# [What is required]
Report every line in the data that contains the word "dans", matching case exactly.

# [Data for review]
#####
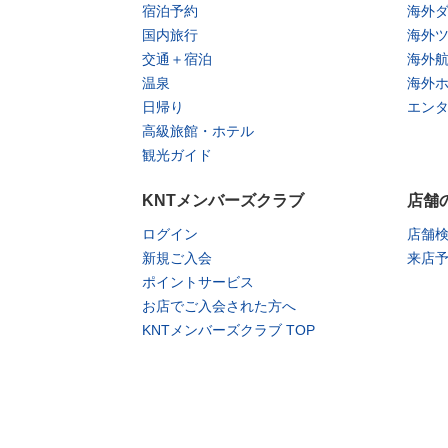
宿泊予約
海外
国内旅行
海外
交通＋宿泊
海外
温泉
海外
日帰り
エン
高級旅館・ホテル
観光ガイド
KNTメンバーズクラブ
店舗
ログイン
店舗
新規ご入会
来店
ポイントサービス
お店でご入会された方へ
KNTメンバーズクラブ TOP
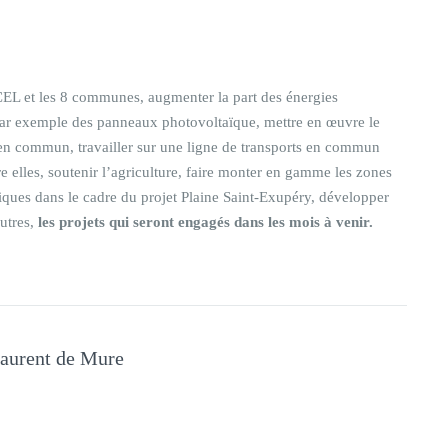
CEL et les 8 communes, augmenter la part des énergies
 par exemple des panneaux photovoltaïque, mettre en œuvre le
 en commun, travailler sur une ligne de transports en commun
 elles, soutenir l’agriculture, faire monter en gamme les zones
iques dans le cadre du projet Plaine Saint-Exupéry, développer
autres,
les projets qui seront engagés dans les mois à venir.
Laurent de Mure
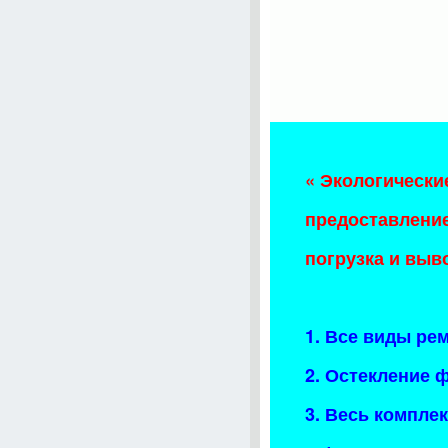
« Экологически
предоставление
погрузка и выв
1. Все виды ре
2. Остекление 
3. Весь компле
#####
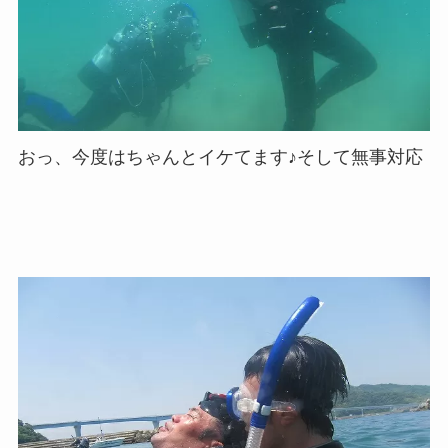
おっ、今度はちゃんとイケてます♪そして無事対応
#####
# [The answer]
iques dans le cadre du projet Plaine Saint-Exupéry, développer
les projets qui seront engagés dans les mois à venir.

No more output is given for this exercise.